In large enterprises we are seeing the dawning realization that WCM and DM are part of the same content lifecycle. In other words as more transactional and complex web sites are built, they cannot exist as ivory towers - but need to be integrated into and become front end element of DM & Workflow processes.

Yet we still see consultants in the industry coming from one camp or the other (WCM or DM). Lisa Welchman's podcasts recently touched on this topic more effectively than I can. And though I think this is often a very good thing, as structuring a DM repository is quite a different skill set to building a website, increasingly we are going to need those who major in both.

Some personal flavour - I am writing this from the back of a stretch limo at midnight on my way home from Boston airport. This is not my normal mode of transport - I booked a regular car as mine is in the shop. Quite bizzare, funky lights and the tinkling of champagne glasses as we roll through the New England countryside.

Thursday, April 06, 2006

Request for Help



I am scheduled to deliver a track keynote at the AIIM Expo in Philadelphia next month on the future of ECM. The idea of the session is to look at where things might be in 10 years time - so real future gazing.
I have a lot of thoughts on this already and have been talking to some people who's opinions I respect but would love your thoughts too!
Please comment here or email me direct if you prefer - but what do you think will still be with us in 10 years time, what will be gone and what will be new?
I am just as interested in business practice and process as well as techology. And my focus is probably more on document and records management than web cm - though maybe you believe it will all be one by then :-)
Seriously, don't hold back, any and all contributions much appreciated and will be acknowledged!

Saturday, April 01, 2006

Something for the weekend



Three quick things in this tidy up post - one I am co-hosting (if that is the role) another CIO round table event in Toronto this evening.

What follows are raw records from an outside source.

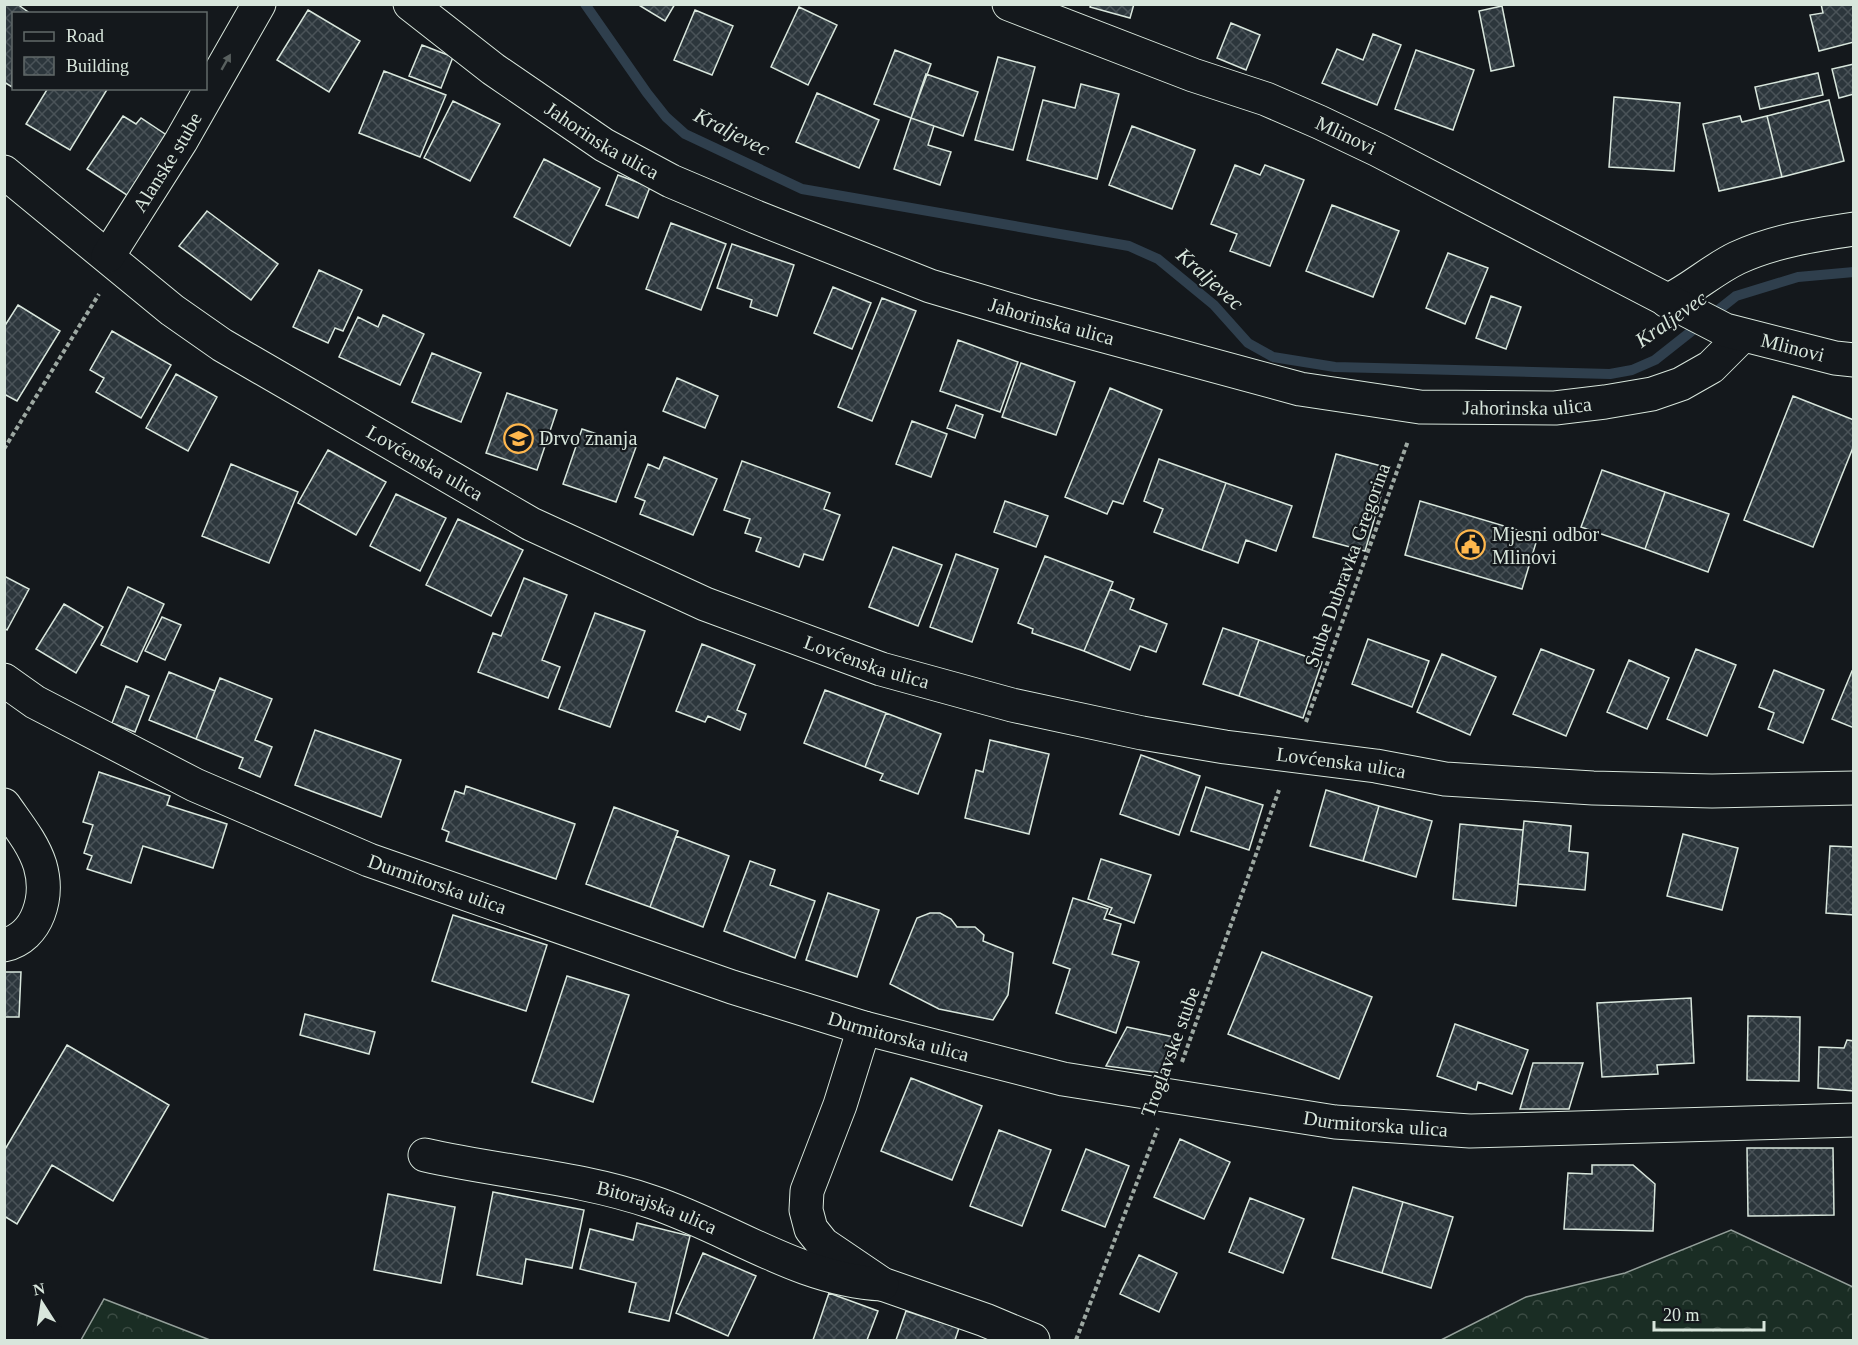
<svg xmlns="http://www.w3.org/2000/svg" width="1858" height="1345" font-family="'Times New Roman',serif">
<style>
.forest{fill:url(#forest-crowns);stroke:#939e99;stroke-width:1.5}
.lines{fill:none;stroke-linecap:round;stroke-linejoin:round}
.stream{stroke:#2f3f4d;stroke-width:10}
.building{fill:url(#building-cross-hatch);stroke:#d8e6dc;stroke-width:1.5}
.street-casing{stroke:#d8e6dc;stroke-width:35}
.secondary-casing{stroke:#d8e6dc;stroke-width:35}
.path{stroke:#9da8a2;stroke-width:4;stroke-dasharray:4.5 3;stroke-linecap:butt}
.street{stroke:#14181c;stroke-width:33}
.secondary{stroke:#14181c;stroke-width:33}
.oneway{fill:#59605f}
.labels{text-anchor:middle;stroke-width:4.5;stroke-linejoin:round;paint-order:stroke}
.street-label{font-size:20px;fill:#d8e6dc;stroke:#14181c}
.poi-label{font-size:20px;fill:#d8e6dc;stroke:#14181c;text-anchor:start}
.water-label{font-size:21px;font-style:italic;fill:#d8e6dc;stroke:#14181c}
</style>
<defs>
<pattern id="forest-crowns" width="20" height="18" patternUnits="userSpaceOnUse" patternTransform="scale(1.5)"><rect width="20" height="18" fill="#1a2d24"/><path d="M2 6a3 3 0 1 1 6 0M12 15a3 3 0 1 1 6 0" fill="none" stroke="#3b4b43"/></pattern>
<pattern id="building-cross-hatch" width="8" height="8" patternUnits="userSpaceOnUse" patternTransform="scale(1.5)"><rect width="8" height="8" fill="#2c363c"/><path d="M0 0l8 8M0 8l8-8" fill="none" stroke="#4a5358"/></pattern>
</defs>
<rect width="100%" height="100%" fill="#14181c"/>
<path class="forest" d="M 1731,1230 L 1853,1287 L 1853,1340 L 1441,1340 L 1526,1297 L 1625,1273 Z
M 104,1299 L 210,1340 L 81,1340 Z"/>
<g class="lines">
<path class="stream" d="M 585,4 L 647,93 L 666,117 L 685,134 L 802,189 L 1129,246 L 1158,259 L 1214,305 L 1248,343 L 1273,357 L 1335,367 L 1610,374 L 1632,370 L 1655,360 L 1736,296 L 1798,277 L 1854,272"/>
</g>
<path class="building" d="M 4,4 L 17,4 L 31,14 L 14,14 L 12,87 L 4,82 Z
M 637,4 L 675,4 L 665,21 Z
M 1091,4 L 1134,4 L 1130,18 L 1090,7 Z
M 1821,4 L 1854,4 L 1854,42 L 1819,51 L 1810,15 L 1823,13 Z
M 1502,6 L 1514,66 L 1491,71 L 1479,11 Z
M 799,7 L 837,25 L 808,85 L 771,67 Z
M 308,10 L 360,41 L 329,92 L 277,60 Z
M 695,10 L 733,26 L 712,75 L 674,60 Z
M 1231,23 L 1260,35 L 1246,70 L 1217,58 Z
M 1373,34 L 1401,45 L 1377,105 L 1322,83 L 1337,49 L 1363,60 Z
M 422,45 L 453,57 L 441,88 L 409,76 Z
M 895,50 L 931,64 L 911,118 L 874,104 Z
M 1416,50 L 1474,70 L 1453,130 L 1395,109 Z
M 998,57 L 1035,67 L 1013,150 L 975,140 Z
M 1854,64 L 1854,94 L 1839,98 L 1832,69 Z
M 384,71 L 446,95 L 420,157 L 359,133 Z
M 1818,73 L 1823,95 L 1760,109 L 1755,87 Z
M 926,74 L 978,92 L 963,136 L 911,118 Z
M 1081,84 L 1119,94 L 1097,179 L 1027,160 L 1043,100 L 1075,108 Z
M 48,88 L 108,88 L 70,150 L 26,124 Z
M 817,93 L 879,120 L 859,168 L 796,142 Z
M 1614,97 L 1680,103 L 1674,171 L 1609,167 Z
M 1829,100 L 1844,161 L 1782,177 L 1767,116 Z
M 453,101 L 500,124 L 470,181 L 424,158 Z
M 123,116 L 136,124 L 141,118 L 168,136 L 136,201 L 87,169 Z
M 1740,116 L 1742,122 L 1767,116 L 1782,177 L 1719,191 L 1703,124 Z
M 911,118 L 934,126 L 928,145 L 951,152 L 940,185 L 894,169 Z
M 1132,126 L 1195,150 L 1172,209 L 1109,185 Z
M 544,159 L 600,188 L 570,246 L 514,217 Z
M 1235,165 L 1260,175 L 1265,165 L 1304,180 L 1270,266 L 1230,251 L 1237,234 L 1211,224 Z
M 618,175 L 650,187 L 638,218 L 606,205 Z
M 1332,205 L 1399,231 L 1373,297 L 1306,271 Z
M 207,211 L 278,264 L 251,300 L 179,246 Z
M 671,223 L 726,244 L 701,310 L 646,289 Z
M 732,244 L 794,265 L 777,316 L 750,307 L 752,300 L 717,288 Z
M 1448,253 L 1488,268 L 1465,324 L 1426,308 Z
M 319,270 L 362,290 L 343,331 L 335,328 L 328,343 L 293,327 Z
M 833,287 L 871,303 L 852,349 L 814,333 Z
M 1491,296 L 1521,307 L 1506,349 L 1476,338 Z
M 882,298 L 916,311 L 872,421 L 838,407 Z
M 18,305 L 60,331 L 17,401 L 4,394 L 4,327 Z
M 383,315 L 424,334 L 400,385 L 339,357 L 358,317 L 378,327 Z
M 112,331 L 171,365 L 141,418 L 96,392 L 104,378 L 90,370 Z
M 958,340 L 1018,362 L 1000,412 L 940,391 Z
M 432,353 L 481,373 L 461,422 L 412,402 Z
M 1021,363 L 1075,382 L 1056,435 L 1002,417 Z
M 176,374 L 217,397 L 188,451 L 146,428 Z
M 677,378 L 718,396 L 705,428 L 663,411 Z
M 1110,388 L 1162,410 L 1123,504 L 1113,501 L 1107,514 L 1065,497 Z
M 507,393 L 557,410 L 537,470 L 486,453 Z
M 1793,396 L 1854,420 L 1854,445 L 1813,547 L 1744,520 Z
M 956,405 L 983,415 L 975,438 L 947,428 Z
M 912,421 L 947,434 L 931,477 L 896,464 Z
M 582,429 L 636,447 L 616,502 L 563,484 Z
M 328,450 L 386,482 L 356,535 L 298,503 Z
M 1336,454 L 1389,468 L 1365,551 L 1313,537 Z
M 664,457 L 717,479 L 693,535 L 640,514 L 645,501 L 635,497 L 648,464 L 659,469 Z
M 1159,459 L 1226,483 L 1202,550 L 1154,532 L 1163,509 L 1144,501 Z
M 742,461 L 830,493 L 824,509 L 840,515 L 823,560 L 804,554 L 799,567 L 756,551 L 761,538 L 745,533 L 750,519 L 724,510 Z
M 231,464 L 298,492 L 269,563 L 202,536 Z
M 1602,470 L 1665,492 L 1645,549 L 1581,527 Z
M 1226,483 L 1292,506 L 1276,551 L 1246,540 L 1238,563 L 1202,550 Z
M 1665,492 L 1729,514 L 1708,572 L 1645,549 Z
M 396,494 L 446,518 L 420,571 L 370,546 Z
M 1005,501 L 1048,516 L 1036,547 L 994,532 Z
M 1420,501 L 1538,536 L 1522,589 L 1405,555 Z
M 458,519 L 523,550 L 491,616 L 426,585 Z
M 893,547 L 942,565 L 918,626 L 869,607 Z
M 956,554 L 998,569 L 972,642 L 930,627 Z
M 1045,556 L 1113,582 L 1084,651 L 1032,633 L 1033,629 L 1018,623 Z
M 4,576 L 29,589 L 7,630 L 4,628 Z
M 524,578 L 567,595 L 542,660 L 560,667 L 548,698 L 478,672 L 493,633 L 501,636 Z
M 128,587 L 164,604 L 137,662 L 101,645 Z
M 1110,589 L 1134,599 L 1130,609 L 1167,624 L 1156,652 L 1140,646 L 1130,670 L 1084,651 Z
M 64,604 L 103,627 L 76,673 L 36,649 Z
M 595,613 L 645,631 L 610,727 L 559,709 Z
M 162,617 L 181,625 L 165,660 L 145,651 Z
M 1223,628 L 1259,640 L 1239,696 L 1203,684 Z
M 1368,639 L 1429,661 L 1412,707 L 1352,684 Z
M 1259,640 L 1322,662 L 1303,718 L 1239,696 Z
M 702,644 L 755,665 L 737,710 L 746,714 L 740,730 L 708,716 L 705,722 L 676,711 Z
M 1541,649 L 1594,670 L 1566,736 L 1513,714 Z
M 1696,649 L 1736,665 L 1707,736 L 1667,719 Z
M 1442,654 L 1496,677 L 1470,735 L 1417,712 Z
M 1629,660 L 1669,678 L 1647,729 L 1607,712 Z
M 1774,670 L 1824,690 L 1803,743 L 1768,729 L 1774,713 L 1759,707 Z
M 1852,671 L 1854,672 L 1854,728 L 1832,719 Z
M 169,672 L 215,691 L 196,739 L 149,720 Z
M 220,678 L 272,699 L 255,740 L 272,747 L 260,777 L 239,768 L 243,758 L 196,739 Z
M 126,686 L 149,696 L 135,732 L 112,723 Z
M 825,690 L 886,713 L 865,767 L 804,743 Z
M 886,713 L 941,734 L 918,794 L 880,780 L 883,774 L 865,767 Z
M 315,730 L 401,760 L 381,817 L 295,785 Z
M 990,740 L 1049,754 L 1029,834 L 965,818 L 976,770 L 983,772 Z
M 1141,755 L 1200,776 L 1179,835 L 1120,814 Z
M 99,772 L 170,796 L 167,805 L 227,824 L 213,868 L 143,846 L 131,883 L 87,869 L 92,856 L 84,853 L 93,825 L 83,822 Z
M 466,786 L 575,824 L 556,879 L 446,841 L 449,832 L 442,829 L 455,791 L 464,794 Z
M 1206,787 L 1263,805 L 1249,850 L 1191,831 Z
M 1326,790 L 1379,806 L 1363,861 L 1310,846 Z
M 1379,806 L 1432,821 L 1416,877 L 1363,861 Z
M 614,807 L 678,831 L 650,907 L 586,884 Z
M 1524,821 L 1571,826 L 1569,851 L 1588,853 L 1585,890 L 1518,884 Z
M 1460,824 L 1523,830 L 1516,906 L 1453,899 Z
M 1683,834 L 1738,848 L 1722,910 L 1667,896 Z
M 676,836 L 729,856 L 703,927 L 650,907 Z
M 1830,846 L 1854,847 L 1854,915 L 1826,913 Z
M 1101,859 L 1151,875 L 1134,923 L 1109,914 L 1112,908 L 1088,899 Z
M 750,861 L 775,870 L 770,885 L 815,901 L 795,958 L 724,931 Z
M 828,893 L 879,910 L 857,977 L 806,960 Z
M 1073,898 L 1108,909 L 1104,919 L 1121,924 L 1112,954 L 1139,962 L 1116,1033 L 1056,1013 L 1070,969 L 1053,963 Z
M 930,913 L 940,913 L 951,919 L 957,927 L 975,927 L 984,935 L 983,941 L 1013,953 L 1008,995 L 993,1020 L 939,1009 L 890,984 L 917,918 Z
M 453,915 L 547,945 L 526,1011 L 432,981 Z
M 1262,952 L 1372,997 L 1339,1079 L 1228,1034 Z
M 4,972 L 21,972 L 19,1017 L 4,1017 Z
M 567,976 L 629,995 L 593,1102 L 532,1082 Z
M 1691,998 L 1694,1063 L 1657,1065 L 1658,1074 L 1602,1077 L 1597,1003 Z
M 305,1014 L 375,1032 L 369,1054 L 300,1035 Z
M 1748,1016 L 1800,1017 L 1799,1081 L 1747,1080 Z
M 1455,1024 L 1528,1050 L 1512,1094 L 1478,1082 L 1476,1090 L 1437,1076 Z
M 1127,1027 L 1179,1038 L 1168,1074 L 1106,1066 Z
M 1847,1040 L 1854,1041 L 1854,1091 L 1818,1088 L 1819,1047 L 1844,1048 Z
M 67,1045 L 169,1105 L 113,1201 L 52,1165 L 17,1224 L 4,1216 L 4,1151 Z
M 1533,1063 L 1583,1063 L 1569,1109 L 1520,1109 Z
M 911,1078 L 982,1106 L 952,1180 L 881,1151 Z
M 999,1130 L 1051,1150 L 1022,1226 L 970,1206 Z
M 1180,1139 L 1230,1162 L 1204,1219 L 1154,1197 Z
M 1747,1148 L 1833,1148 L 1834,1215 L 1748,1216 Z
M 1086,1149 L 1129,1166 L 1105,1227 L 1062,1210 Z
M 1592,1165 L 1633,1165 L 1655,1184 L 1653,1231 L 1564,1229 L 1568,1173 L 1592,1174 Z
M 1353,1187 L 1403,1202 L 1382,1273 L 1332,1258 Z
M 493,1192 L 584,1210 L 572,1268 L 526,1259 L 522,1284 L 477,1275 Z
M 388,1194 L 455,1207 L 441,1283 L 374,1270 Z
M 1250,1198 L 1304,1219 L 1283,1273 L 1229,1252 Z
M 1403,1202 L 1453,1217 L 1431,1288 L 1382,1273 Z
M 637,1223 L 690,1236 L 669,1321 L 629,1312 L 636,1283 L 580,1269 L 590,1229 L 633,1240 Z
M 703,1253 L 756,1276 L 728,1336 L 676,1313 Z
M 1139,1255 L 1177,1273 L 1159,1312 L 1120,1294 Z
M 829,1293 L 878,1311 L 867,1340 L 813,1340 Z
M 906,1311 L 959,1328 L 955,1340 L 896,1340 Z"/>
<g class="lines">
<defs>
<g id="street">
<path id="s1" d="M 410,4 L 493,69 L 604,145 L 671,181 L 756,217 L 930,286 L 1031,316 L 1300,389 L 1420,407 L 1555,408 L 1605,402 L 1652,394 L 1681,384 L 1711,367 L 1742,336"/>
<path id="s2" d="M 4,172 L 172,310 L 222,345 L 531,524 L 705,604 L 881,669 L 1012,705 L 1142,733 L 1225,747 L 1376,766 L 1445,779 L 1593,788 L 1712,791 L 1854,788"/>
<path id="s3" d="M 108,256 L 181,141 L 259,4"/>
<path d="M 1667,301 C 1692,289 1712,270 1737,258 C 1774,241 1814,235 1854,229"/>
<path id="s4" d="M 4,680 L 35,702 L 195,785 L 369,860 L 732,987 L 864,1028 L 1063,1079 L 1335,1122 L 1470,1131 L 1854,1120"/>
<path d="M 4,805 C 17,824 33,843 40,865 C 49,896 39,937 4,945"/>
<path d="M 864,1028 L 840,1105 L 807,1191 L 806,1210 L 811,1229 L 823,1244 L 882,1284 L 985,1320 L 1033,1340"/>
<path id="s5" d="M 425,1155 C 500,1172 579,1177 652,1202 C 730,1228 799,1280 882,1284"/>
</g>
<g id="secondary">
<path id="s6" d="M 1009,4 L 1193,75 L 1266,99 L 1319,122 L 1378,150 L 1725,330 L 1835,358 L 1854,360"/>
</g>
</defs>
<use href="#street" class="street-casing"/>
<use href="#secondary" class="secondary-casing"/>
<path class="path" d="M 4,449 L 99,294
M 1306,722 L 1408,441
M 1182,1062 L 1279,790
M 1076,1340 L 1158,1128"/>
<use href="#street" class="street"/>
<use href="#secondary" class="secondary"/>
</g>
<defs><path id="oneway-solid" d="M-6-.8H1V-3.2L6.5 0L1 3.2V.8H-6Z" transform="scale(1.5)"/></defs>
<use class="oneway" href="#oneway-solid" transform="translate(226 62) rotate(-60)"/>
<defs>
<symbol id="school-ring" viewBox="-11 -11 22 22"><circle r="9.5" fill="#14181c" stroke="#ffb74d" stroke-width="1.5"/><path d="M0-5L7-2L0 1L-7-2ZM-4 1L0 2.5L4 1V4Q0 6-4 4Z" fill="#ffb74d"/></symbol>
<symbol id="civic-ring" viewBox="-11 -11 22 22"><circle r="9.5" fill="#14181c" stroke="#ffb74d" stroke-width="1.5"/><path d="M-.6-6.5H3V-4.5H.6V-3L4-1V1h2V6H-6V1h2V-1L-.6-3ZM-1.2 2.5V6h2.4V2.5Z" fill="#ffb74d"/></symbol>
</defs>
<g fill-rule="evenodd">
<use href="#school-ring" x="502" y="422" width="33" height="33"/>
<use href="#civic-ring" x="1454" y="528" width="33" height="33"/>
</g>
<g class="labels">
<g class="street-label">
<text dy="7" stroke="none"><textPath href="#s6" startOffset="362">Mlinovi</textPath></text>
<text dy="7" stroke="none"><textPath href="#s1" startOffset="236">Jahorinska ulica</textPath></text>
<text dy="7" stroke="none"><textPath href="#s3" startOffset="111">Alanske stube</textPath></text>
<text dy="7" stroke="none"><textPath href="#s1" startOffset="722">Jahorinska ulica</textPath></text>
<text dy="7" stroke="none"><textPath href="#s6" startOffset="858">Mlinovi</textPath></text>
<text dy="7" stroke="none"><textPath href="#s1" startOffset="1208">Jahorinska ulica</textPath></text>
<text dy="7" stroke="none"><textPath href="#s2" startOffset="513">Lovćenska ulica</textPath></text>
<text transform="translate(1347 565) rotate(-70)" y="7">Stube Dubravka Gregorina</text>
<text dy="7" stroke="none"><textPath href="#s2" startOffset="999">Lovćenska ulica</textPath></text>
<text dy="7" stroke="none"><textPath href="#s2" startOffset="1485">Lovćenska ulica</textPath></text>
<text dy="7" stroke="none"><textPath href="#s4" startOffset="480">Durmitorska ulica</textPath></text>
<text dy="7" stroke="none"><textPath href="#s4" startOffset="966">Durmitorska ulica</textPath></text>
<text transform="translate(1170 1052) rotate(-70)" y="7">Troglavske stube</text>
<text dy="7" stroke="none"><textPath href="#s4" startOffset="1452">Durmitorska ulica</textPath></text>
<text dy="7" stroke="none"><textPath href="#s5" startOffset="238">Bitorajska ulica</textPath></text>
</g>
<g class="poi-label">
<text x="539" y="445">Drvo znanja</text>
<text x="1492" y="541">Mjesni odbor<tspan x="1492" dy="23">Mlinovi</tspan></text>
</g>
<g class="water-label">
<text transform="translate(732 132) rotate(27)" y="7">Kraljevec</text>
<text transform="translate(1210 279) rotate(42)" y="7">Kraljevec</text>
<text transform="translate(1671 319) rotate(-35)" y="7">Kraljevec</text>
</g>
</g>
<rect width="1858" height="1345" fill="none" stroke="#d8e6dc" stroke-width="12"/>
<rect x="12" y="12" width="195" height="78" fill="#14181c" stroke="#626a69" stroke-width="1.5"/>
<rect x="24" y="32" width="30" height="9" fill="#14181c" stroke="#626a69" stroke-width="1.5"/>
<text x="66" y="42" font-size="18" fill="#d8e6dc">Road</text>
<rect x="24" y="57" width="30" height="18" fill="url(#building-cross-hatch)" stroke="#626a69" stroke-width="1.5"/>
<text x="66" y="72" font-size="18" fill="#d8e6dc">Building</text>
<g transform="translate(42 1303) rotate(348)" stroke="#14181c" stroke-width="4.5" paint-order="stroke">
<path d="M0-4.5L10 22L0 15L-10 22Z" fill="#d8e6dc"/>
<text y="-9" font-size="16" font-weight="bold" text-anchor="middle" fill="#d8e6dc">N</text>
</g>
<path d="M1654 1321v9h110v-9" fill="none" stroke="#d8e6dc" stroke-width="3"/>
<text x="1663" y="1321" font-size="18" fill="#d8e6dc" stroke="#14181c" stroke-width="4.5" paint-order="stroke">20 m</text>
</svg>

I will be extremely interested as to how these attendees differ or compare with those at the previous events in Beverley Hills, New York and Atlanta.

Second - I spotted what I thought was the funniest (though unintentional) headline I have seen for a long time in a press release from Hyland " Enterprise Content Management - the backbone of a paperless environment ". You would have figured that by now people would have learned to avoid the paperless or less-paper office concept like the plague.

Thirdly - I read what I think is probably the oddest 'analyst' report on the topic of WCM & ECM I have ever read (and I have read some corkers in my time), so odd is it that it is worth a mention. The report from Butler group - link below - was clearly written by someone who has little grounding in the topic, and had no basis to write on the history or development of the software. Why this annoys me so much is that after being an analyst myself for so long, I know that far too many take the words of 'analysts' as gospel. Tread with great caution when taking advice from analysts!